How single-byte encoding charset prober works
For each encoding, a table is used to map a character to an encoding independent identification number. Those identification numbers in fact come from characters’ frequency order but with some adjustment. For each language, a 2-D matrix is defined as language model. If cell <x, y> is 0, it means sequence <character(x), character(y)> is a rarely used sequence in this language, with character(x) representing the character whose identification number is x. The 2-D matrix only defines sequence of a subset of all the characters. For characters whose identification number is out of this range, those characters are ignored. Since some of the sequences, like ascii-to-ascii sequences, have no relation with the language we try to verify, and those sequences should not be counted. In current implementation, a sequence will be counted if both characters are 8-bits ones. In some situations, one 8-bits character sequence is expected to be counted.

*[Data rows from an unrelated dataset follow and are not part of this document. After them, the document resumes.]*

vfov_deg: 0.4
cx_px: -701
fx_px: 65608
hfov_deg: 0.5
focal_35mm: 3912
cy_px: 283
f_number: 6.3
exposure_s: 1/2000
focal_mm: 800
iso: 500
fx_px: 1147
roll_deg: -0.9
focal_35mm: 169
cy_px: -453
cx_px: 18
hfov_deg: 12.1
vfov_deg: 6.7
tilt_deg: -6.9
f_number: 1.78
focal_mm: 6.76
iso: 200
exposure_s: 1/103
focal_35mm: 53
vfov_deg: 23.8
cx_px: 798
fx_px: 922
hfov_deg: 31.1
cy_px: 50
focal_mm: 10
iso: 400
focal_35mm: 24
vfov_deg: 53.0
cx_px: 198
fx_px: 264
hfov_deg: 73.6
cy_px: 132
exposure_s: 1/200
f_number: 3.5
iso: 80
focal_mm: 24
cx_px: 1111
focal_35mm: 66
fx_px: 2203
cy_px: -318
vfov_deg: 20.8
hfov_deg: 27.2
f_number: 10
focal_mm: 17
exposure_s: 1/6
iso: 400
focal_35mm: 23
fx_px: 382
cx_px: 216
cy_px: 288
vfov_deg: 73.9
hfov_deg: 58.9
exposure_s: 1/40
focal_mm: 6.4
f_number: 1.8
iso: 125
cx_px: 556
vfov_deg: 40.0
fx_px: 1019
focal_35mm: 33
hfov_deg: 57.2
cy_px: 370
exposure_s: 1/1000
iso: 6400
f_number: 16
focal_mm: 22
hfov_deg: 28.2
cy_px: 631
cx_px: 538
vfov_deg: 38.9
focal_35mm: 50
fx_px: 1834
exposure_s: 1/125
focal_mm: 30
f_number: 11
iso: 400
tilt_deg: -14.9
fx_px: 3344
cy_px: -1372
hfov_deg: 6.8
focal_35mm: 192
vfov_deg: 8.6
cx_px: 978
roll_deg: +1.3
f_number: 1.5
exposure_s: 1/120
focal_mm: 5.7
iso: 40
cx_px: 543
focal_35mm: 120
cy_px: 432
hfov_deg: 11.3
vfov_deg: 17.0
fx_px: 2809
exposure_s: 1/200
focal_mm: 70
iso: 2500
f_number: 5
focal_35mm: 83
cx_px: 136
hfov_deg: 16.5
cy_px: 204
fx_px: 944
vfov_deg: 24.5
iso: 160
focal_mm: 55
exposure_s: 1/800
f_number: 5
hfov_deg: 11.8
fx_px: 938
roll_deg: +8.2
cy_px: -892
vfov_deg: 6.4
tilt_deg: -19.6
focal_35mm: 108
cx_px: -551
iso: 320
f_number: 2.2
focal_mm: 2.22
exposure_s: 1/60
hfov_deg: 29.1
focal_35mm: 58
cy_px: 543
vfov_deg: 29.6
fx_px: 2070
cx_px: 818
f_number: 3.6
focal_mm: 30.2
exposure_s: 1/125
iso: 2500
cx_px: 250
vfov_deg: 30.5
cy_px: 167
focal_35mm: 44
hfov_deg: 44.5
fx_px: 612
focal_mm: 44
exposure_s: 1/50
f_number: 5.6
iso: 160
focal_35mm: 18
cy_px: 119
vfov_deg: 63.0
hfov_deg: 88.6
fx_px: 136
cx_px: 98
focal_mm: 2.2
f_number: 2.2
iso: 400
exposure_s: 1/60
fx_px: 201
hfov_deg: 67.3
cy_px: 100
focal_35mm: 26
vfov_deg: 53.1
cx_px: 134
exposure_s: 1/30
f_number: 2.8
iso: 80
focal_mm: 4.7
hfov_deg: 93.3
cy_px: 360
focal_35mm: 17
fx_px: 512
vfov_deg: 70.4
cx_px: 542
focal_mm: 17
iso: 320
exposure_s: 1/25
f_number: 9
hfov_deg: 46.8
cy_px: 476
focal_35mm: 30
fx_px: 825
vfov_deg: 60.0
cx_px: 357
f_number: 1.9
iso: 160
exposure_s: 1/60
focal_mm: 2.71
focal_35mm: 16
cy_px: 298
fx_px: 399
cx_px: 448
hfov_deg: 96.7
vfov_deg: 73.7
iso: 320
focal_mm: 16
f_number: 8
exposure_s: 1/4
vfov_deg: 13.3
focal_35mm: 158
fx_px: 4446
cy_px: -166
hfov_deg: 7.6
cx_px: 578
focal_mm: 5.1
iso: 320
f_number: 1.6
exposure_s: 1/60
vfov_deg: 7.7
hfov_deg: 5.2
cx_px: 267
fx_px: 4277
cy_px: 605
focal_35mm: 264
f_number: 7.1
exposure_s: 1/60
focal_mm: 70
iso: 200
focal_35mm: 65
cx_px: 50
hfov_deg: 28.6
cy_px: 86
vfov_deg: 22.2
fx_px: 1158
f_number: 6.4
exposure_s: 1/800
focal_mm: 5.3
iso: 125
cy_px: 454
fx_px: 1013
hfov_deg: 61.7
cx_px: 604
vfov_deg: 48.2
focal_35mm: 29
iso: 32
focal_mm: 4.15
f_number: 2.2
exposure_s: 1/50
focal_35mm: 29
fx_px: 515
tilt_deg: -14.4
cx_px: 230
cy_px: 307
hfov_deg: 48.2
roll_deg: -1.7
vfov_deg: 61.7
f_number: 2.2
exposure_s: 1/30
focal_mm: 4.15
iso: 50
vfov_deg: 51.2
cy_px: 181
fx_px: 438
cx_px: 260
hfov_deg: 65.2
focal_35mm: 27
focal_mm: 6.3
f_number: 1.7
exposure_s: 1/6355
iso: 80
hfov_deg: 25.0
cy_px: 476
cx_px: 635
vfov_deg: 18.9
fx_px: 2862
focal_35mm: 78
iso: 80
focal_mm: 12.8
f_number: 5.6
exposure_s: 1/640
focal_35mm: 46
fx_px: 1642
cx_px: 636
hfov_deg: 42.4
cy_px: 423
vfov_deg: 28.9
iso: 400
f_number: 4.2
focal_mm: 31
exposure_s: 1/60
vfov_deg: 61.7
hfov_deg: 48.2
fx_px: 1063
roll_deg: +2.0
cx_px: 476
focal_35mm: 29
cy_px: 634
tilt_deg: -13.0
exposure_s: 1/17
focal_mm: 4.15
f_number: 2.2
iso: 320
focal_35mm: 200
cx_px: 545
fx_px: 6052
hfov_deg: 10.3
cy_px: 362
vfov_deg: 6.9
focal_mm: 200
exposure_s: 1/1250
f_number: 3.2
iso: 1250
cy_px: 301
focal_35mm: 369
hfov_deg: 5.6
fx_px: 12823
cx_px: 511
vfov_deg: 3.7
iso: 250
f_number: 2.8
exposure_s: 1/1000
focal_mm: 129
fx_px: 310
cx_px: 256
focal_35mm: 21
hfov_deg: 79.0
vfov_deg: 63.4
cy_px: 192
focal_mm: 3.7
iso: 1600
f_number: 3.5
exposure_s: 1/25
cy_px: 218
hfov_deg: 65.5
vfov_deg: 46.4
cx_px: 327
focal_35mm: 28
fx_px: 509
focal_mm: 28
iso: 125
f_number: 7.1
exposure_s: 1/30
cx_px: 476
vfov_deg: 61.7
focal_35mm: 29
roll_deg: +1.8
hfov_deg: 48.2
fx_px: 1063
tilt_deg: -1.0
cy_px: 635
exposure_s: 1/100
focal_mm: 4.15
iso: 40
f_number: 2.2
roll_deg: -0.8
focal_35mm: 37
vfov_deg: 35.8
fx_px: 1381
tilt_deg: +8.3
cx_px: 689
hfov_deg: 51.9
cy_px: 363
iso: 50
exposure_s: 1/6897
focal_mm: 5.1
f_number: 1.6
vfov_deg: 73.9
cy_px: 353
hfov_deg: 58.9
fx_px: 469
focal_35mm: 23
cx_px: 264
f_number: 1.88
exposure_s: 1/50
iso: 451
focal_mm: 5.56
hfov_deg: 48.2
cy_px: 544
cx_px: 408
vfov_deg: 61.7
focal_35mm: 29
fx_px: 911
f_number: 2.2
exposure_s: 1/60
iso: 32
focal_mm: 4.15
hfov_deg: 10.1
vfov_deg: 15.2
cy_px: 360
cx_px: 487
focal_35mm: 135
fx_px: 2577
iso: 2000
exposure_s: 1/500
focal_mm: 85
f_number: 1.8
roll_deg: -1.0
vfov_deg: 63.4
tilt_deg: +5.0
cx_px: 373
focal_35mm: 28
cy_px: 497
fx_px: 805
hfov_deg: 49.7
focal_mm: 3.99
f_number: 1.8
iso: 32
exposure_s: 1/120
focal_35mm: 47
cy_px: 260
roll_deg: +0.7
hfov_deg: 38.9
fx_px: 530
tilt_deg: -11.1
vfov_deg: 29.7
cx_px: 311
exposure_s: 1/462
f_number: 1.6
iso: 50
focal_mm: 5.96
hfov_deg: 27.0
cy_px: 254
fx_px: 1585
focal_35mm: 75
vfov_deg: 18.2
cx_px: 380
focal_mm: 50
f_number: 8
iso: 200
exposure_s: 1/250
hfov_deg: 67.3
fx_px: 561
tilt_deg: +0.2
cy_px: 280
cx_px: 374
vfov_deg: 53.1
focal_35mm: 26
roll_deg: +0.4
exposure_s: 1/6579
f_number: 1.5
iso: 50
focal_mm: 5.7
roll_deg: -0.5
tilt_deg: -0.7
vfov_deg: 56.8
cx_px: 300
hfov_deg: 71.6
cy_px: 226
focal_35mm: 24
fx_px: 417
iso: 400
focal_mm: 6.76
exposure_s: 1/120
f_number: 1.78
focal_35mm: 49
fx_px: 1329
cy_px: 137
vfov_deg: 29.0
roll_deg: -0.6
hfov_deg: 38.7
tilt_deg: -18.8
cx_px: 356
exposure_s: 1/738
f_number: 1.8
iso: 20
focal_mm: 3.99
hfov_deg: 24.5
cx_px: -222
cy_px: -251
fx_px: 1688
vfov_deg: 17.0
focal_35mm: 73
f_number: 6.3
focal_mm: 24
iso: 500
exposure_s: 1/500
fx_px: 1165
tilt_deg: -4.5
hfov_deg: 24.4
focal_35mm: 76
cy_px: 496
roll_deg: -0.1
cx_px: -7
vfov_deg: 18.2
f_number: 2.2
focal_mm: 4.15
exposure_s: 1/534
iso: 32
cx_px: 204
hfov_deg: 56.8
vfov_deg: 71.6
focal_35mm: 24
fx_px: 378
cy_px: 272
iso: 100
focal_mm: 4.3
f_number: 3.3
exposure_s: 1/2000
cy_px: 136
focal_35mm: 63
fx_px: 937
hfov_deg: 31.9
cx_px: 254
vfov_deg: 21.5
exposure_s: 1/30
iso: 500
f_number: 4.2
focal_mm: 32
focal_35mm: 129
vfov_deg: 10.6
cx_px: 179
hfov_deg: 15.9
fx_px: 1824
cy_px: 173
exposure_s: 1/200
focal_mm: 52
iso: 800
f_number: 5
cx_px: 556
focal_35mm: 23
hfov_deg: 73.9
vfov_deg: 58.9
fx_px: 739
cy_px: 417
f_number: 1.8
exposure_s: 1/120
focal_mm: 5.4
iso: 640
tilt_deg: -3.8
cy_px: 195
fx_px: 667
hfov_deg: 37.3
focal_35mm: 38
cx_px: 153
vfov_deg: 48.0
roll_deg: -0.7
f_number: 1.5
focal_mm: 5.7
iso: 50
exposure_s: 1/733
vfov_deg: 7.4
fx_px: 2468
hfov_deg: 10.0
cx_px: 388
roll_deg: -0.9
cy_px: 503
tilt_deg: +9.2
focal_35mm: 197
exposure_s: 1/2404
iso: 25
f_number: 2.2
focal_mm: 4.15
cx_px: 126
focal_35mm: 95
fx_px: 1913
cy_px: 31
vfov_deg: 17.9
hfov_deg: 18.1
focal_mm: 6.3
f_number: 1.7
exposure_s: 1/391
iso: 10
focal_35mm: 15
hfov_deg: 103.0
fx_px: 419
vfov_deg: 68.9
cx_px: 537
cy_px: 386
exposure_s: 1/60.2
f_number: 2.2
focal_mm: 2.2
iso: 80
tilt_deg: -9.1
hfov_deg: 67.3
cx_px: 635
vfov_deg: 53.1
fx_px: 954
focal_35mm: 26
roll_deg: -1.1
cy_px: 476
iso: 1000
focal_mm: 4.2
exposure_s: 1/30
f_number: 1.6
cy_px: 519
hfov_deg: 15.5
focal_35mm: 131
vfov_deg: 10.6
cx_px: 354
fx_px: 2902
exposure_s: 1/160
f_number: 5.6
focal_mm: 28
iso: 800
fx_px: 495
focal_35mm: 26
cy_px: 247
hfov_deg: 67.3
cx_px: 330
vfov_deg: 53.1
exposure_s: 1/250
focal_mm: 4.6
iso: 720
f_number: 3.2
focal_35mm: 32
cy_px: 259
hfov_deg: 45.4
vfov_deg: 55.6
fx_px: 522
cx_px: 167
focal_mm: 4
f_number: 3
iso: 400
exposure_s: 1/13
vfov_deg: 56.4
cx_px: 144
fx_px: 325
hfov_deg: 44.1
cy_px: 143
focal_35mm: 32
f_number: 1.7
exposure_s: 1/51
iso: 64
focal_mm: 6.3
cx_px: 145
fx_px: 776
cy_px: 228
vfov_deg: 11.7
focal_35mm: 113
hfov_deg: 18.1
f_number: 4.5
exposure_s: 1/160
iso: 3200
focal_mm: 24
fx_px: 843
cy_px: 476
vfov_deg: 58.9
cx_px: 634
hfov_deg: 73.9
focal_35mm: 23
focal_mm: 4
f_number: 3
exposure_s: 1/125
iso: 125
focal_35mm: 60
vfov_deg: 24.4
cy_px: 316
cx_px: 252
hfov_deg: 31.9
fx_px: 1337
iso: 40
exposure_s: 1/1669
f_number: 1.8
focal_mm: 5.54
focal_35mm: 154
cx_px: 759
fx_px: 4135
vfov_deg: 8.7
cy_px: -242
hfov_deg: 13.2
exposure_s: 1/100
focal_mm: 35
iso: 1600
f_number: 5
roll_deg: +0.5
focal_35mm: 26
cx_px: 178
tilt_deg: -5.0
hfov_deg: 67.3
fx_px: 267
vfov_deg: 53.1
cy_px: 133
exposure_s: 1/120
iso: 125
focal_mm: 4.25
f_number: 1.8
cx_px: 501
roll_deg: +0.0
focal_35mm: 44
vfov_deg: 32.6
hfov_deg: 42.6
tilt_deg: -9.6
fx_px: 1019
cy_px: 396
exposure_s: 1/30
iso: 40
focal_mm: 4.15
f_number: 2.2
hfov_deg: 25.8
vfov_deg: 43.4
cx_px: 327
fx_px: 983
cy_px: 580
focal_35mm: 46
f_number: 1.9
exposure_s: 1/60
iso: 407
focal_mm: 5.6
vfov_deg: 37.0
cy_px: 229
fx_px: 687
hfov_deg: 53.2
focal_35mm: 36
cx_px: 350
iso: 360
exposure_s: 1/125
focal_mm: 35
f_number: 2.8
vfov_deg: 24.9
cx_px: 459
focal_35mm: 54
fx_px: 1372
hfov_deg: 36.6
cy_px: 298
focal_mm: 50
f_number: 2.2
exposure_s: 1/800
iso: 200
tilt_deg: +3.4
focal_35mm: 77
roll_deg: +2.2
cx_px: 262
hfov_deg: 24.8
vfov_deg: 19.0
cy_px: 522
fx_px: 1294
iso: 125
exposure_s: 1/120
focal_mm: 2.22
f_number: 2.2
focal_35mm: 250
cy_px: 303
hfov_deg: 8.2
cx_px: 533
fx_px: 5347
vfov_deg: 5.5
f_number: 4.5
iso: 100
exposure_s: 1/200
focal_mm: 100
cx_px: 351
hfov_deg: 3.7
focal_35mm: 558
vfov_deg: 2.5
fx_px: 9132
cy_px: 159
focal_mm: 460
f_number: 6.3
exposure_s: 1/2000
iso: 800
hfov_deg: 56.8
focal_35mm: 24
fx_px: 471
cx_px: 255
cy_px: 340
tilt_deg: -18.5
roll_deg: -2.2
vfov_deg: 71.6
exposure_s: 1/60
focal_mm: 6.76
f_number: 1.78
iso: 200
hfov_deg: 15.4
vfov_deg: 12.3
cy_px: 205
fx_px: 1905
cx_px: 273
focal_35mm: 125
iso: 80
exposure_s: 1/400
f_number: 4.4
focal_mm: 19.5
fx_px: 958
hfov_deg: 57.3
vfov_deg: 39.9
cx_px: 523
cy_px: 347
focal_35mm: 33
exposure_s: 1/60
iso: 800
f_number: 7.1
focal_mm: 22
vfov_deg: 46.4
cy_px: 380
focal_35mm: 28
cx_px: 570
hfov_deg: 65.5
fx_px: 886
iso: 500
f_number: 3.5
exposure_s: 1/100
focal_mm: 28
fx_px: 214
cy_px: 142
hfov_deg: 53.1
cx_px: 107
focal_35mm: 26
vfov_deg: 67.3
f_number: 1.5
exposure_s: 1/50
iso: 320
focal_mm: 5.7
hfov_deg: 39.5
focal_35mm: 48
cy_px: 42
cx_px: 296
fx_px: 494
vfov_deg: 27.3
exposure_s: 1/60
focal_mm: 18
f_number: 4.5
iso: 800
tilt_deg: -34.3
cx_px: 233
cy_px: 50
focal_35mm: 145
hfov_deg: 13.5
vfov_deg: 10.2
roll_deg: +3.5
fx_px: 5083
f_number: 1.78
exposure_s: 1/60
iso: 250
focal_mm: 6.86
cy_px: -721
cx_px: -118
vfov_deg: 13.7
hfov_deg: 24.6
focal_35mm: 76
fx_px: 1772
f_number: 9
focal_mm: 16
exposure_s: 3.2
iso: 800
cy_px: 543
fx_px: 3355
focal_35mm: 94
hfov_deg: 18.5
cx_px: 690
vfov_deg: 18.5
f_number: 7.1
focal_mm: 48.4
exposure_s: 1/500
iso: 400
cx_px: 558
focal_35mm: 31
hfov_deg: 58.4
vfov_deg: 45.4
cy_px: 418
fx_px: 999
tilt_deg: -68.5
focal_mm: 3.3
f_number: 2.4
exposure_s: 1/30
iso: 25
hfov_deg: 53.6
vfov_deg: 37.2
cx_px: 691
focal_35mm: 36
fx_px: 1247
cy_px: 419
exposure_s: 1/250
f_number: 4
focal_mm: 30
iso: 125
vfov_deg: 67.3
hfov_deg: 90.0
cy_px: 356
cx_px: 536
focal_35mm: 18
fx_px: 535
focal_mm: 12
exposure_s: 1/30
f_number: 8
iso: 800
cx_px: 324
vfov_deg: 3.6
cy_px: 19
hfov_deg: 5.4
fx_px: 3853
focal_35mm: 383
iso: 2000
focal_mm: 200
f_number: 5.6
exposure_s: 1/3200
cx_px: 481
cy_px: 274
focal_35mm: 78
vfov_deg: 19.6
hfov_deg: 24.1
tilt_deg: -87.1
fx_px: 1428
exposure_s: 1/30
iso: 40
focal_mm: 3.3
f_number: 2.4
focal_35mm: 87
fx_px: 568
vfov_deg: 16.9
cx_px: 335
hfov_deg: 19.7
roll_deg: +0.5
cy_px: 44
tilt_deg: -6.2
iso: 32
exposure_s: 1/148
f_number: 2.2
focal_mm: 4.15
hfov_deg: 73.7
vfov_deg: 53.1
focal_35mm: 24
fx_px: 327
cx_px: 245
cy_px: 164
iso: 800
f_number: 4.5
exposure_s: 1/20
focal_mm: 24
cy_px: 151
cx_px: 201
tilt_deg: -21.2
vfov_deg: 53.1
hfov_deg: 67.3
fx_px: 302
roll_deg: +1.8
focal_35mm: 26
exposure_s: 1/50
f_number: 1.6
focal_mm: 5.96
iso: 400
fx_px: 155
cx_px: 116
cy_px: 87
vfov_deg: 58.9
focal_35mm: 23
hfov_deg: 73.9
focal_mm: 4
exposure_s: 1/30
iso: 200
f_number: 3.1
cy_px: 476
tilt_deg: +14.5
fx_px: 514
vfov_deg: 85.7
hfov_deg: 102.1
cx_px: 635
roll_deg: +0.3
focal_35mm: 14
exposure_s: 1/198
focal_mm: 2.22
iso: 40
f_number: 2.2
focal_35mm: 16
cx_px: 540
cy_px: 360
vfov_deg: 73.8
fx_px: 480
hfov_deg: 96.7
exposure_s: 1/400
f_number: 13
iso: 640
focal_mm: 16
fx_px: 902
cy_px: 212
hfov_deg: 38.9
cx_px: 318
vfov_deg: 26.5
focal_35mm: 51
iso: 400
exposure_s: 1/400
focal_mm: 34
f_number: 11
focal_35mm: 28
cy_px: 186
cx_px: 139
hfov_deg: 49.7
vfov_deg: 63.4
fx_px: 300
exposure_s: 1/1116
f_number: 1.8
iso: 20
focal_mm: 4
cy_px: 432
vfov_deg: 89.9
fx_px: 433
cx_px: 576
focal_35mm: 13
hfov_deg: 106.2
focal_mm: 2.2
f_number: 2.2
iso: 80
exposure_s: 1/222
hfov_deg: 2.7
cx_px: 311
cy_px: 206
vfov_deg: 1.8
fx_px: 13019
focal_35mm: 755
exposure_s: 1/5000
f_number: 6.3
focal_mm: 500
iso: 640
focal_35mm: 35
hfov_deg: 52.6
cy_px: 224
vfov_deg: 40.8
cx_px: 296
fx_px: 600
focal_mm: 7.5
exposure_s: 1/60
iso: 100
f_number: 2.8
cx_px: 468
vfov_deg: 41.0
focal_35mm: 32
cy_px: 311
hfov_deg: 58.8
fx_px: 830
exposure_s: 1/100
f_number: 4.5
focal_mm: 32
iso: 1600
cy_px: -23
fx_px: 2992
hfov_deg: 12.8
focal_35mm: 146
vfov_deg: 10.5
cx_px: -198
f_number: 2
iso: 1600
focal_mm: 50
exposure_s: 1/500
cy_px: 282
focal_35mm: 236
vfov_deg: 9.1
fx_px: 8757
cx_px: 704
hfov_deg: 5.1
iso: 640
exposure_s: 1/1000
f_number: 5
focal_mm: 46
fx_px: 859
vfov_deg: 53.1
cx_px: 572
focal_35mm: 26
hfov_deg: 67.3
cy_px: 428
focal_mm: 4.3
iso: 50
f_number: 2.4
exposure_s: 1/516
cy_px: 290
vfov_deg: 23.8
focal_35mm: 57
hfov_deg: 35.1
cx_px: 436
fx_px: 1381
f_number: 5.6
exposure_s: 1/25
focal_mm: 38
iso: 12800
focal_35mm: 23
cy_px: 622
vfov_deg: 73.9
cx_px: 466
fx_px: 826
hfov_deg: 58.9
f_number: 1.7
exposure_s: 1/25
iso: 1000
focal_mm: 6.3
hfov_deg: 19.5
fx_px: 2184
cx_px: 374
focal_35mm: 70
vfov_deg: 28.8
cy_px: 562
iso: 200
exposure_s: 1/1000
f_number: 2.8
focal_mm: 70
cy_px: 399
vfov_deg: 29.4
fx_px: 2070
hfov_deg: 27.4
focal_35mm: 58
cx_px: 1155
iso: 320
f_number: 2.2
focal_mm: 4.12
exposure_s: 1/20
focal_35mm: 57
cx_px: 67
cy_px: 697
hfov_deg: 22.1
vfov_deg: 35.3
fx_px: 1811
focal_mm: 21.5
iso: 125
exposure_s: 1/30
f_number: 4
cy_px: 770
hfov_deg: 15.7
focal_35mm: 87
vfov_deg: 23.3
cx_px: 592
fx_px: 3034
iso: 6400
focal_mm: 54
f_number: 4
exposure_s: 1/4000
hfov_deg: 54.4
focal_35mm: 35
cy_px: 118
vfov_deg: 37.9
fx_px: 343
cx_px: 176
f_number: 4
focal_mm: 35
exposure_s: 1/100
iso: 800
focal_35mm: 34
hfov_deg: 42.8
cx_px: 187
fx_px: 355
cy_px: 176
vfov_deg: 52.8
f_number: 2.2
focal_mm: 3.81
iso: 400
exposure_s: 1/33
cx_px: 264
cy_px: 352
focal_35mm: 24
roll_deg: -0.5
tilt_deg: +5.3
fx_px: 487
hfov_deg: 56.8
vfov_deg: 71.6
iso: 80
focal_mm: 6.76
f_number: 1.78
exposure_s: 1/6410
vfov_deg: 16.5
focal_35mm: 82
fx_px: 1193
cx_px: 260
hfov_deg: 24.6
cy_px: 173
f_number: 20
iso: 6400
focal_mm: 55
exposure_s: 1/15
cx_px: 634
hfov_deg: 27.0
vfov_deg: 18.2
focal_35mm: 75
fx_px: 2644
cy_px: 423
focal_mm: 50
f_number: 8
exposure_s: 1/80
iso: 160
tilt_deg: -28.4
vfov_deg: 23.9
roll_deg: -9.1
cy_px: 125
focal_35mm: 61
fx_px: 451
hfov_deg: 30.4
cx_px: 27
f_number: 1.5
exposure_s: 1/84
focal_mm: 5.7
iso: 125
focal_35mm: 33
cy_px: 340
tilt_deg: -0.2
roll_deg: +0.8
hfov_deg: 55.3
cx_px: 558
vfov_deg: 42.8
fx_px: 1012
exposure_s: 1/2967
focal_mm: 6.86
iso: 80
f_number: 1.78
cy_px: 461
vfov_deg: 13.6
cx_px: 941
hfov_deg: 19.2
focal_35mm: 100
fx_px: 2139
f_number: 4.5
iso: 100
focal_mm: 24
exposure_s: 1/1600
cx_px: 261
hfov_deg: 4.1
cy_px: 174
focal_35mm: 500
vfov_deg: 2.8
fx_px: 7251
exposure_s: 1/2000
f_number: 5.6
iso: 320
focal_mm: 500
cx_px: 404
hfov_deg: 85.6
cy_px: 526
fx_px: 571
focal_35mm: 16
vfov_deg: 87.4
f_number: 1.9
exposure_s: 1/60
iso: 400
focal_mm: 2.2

LangCyrillicModel.cpp : these files defined a mapping table for each encoding and a 2-D matrix for all Cyrillic languages. A "SequenceModel" structure is also defined for each encoding. This structure will be used to initialize a single-byte character prober class. All Cyrillic encodings are sharing the same prober class implementation.
nsSBCharSetProber.h
nsSBCharSetProber.cpp : These 2 files defined and implemented single-byte charset prober.